# [TASK DETAILS]
Please answer from the night cycling article: during which hours did bicyclist deaths peak in 2013?

SOURCE EXTRACT Block Start

It's already September and the days are getting shorter. Since the summer solstice, we have lost over 2 hours of daylight. In Chicago. You will soon be riding in the dark on part of your commute if that hasn't happened already. This is a good time to assess how well you are equipped to ride in the dark.

At it's heart, this is a safety issue. Sadly, many deaths occur at night. According to the Institute for Insurance Safety, bicyclist deaths in 2013 peaked during the hours from 6 p.m. to 9 p.m. (21 percent).

Never assume that a motorist can see you at night, or even at dusk. It's your job to make yourself visible. While this may sounds obvious, it does require some effort and planning.

Let's take a look at four tips to ride more safely at night.

1. Use front bike lights

The main purpose of bike lights are two-fold: to see and be seen. in addition, the state of Illinois, as with many jurisdictions, requires the use of a front light that emits a white light that can be see for 500 feet.

In recent years, there have been significant advances in LED lighting technology. As a result powerful., lightweight, rechargeable front lights are readily available. The lights cast a powerful bright, white, beam which helps the rider to see the road and are easily seen from a significant distance. Typically, these lights have adjustable beams (i.e. high-beam, low-beam) so you can extend the time the battery will last. I use a rechargeable front light and plug it in each evening so it's ready to go the next day. My front light puts out 150 lumens which is great for urban commuting.

SOURCE EXTRACT Block End
GIVEN INFORMATION Block Start

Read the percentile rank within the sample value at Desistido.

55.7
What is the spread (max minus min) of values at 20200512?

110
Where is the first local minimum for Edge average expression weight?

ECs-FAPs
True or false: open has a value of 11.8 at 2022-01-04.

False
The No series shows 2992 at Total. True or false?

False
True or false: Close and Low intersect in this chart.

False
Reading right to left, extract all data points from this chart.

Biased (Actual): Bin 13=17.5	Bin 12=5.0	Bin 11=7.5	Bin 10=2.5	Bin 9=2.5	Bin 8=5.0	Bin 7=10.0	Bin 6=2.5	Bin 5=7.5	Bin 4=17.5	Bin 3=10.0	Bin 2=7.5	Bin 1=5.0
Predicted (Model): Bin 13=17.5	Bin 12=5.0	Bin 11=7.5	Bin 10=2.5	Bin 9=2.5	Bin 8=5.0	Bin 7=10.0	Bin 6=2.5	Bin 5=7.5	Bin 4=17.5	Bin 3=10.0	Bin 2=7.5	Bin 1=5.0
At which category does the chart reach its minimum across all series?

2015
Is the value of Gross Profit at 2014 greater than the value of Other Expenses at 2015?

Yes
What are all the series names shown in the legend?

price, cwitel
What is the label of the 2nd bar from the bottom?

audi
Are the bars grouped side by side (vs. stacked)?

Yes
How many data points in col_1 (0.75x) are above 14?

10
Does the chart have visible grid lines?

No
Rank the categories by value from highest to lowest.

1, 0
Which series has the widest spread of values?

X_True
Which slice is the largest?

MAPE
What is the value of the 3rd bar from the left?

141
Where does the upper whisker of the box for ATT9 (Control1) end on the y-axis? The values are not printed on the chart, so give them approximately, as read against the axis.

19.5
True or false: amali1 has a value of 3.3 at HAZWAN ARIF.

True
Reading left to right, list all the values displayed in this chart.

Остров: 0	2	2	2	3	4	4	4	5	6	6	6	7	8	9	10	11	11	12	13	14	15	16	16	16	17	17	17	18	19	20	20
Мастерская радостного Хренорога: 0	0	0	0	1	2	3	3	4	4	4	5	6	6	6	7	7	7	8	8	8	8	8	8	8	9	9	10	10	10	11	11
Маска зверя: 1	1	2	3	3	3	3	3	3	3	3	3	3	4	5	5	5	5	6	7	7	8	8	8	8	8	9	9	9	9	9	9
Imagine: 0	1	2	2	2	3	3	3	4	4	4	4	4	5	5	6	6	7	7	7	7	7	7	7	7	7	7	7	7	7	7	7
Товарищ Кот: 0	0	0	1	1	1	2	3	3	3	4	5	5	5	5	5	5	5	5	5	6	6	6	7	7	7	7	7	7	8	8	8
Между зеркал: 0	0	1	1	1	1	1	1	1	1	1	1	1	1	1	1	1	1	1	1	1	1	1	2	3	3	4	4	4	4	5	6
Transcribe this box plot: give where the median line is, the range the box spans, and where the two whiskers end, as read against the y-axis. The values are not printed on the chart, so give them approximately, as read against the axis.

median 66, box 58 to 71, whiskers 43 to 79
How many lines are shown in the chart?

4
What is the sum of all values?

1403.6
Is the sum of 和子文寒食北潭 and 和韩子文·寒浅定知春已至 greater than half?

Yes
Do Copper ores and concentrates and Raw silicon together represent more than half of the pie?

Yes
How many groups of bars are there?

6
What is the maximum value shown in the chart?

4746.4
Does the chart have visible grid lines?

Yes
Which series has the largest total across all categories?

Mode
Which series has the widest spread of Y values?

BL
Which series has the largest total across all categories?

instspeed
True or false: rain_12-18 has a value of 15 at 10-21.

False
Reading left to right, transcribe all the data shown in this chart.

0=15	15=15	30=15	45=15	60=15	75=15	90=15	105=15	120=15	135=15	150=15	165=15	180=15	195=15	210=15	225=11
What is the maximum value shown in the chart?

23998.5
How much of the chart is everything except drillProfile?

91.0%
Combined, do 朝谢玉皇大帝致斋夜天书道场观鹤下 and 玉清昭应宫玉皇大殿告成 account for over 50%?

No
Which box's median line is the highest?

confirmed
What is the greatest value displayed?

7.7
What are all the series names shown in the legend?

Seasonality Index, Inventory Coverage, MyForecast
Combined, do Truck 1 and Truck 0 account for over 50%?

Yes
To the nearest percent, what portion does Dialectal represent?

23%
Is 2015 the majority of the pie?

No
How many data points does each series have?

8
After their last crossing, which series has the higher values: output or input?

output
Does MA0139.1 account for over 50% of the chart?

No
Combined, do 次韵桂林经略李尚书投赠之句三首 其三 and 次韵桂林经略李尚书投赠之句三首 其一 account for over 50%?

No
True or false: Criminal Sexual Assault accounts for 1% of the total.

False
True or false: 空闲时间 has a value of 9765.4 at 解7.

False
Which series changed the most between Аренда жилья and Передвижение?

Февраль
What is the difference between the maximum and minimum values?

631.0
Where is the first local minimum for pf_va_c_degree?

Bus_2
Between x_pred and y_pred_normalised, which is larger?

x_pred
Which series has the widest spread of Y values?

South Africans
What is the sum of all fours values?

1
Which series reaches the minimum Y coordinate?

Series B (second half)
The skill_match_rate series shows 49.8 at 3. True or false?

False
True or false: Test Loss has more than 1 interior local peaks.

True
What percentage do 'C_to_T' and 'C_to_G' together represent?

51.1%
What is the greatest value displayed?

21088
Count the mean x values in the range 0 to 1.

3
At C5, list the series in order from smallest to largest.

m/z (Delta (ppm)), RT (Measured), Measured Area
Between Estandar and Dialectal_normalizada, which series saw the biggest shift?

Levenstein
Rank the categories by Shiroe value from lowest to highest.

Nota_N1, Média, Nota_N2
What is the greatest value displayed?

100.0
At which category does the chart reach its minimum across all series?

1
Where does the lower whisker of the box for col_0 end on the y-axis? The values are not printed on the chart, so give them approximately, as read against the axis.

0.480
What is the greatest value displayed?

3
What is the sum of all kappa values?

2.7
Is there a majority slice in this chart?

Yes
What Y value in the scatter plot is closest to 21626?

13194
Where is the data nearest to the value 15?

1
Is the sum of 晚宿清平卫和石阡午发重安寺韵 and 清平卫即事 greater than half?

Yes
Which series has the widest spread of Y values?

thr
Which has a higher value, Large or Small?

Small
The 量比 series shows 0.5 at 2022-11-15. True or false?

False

GIVEN INFORMATION Block End

# [SOLUTION FOR THIS PROBLEM]
From 6 p.m. to 9 p.m.